• Problem details: Exactly the lines below from the line with "ていた遊牧民たちの姿とその人たちが住" through the line with "Totalt 201 omtaler" must make up the answer, both ends included and pictures left out.

BEGIN Provided entries

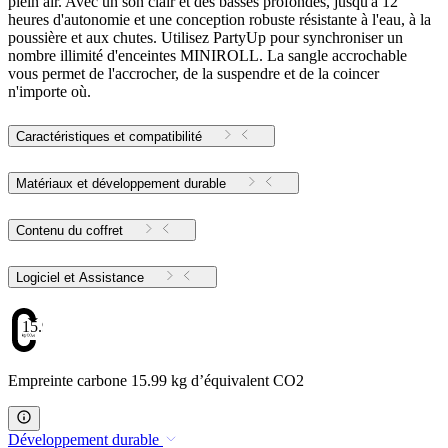
plein air. Avec un son clair et des basses profondes, jusqu'à 12
heures d'autonomie et une conception robuste résistante à l'eau, à la
poussière et aux chutes. Utilisez PartyUp pour synchroniser un
nombre illimité d'enceintes MINIROLL. La sangle accrochable
vous permet de l'accrocher, de la suspendre et de la coincer
n'importe où.
Caractéristiques et compatibilité
Matériaux et développement durable
Contenu du coffret
Logiciel et Assistance
15.99
Empreinte carbone 15.99 kg d’équivalent CO2
Développement durable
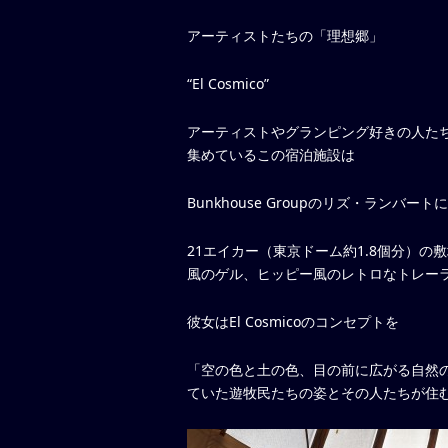
アーティストたちの「理想郷」
“El Cosmico”
アーティストやグランピング好きの人た
集めているこの宿泊施設は
Bunkhouse Groupのリズ・ランバ
21エイカー（東京ドーム約1.8個分）
風のゲル、ヒッピー風のレトロなトレー
彼女はEl Cosmicoのコンセプトを
「空の色と土の色、目の前に広がる自然
ていた遊牧民たちの姿とその人たちが住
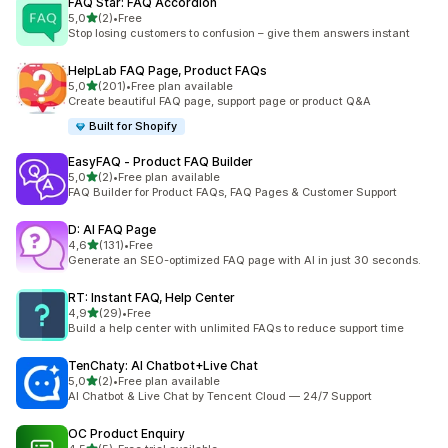
FAQ Star: FAQ Accordion
av 5 stjerner
5,0
(2)
•
Free
Totalt 2 omtaler
Stop losing customers to confusion – give them answers instant
HelpLab FAQ Page, Product FAQs
av 5 stjerner
5,0
(201)
•
Free plan available
Totalt 201 omtaler
Create beautiful FAQ page, support page or product Q&A
Built for Shopify
EasyFAQ ‑ Product FAQ Builder
av 5 stjerner
5,0
(2)
•
Free plan available
Totalt 2 omtaler
FAQ Builder for Product FAQs, FAQ Pages & Customer Support
D: AI FAQ Page
av 5 stjerner
4,6
(131)
•
Free
Totalt 131 omtaler
Generate an SEO-optimized FAQ page with AI in just 30 seconds.
RT: Instant FAQ, Help Center
av 5 stjerner
4,9
(29)
•
Free
Totalt 29 omtaler
Build a help center with unlimited FAQs to reduce support time
TenChaty: AI Chatbot+Live Chat
av 5 stjerner
5,0
(2)
•
Free plan available
Totalt 2 omtaler
AI Chatbot & Live Chat by Tencent Cloud — 24/7 Support
OC Product Enquiry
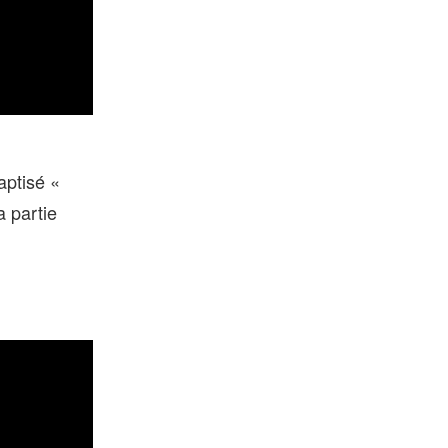
aptisé «
 partie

END Provided entries

• Solution for this task:
ていた遊牧民たちの姿とその人たちが住
FAQ Star: FAQ Accordion
av 5 stjerner
5,0
(2)
•
Free
Totalt 2 omtaler
Stop losing customers to confusion – give them answers instant
HelpLab FAQ Page, Product FAQs
av 5 stjerner
5,0
(201)
•
Free plan available
Totalt 201 omtaler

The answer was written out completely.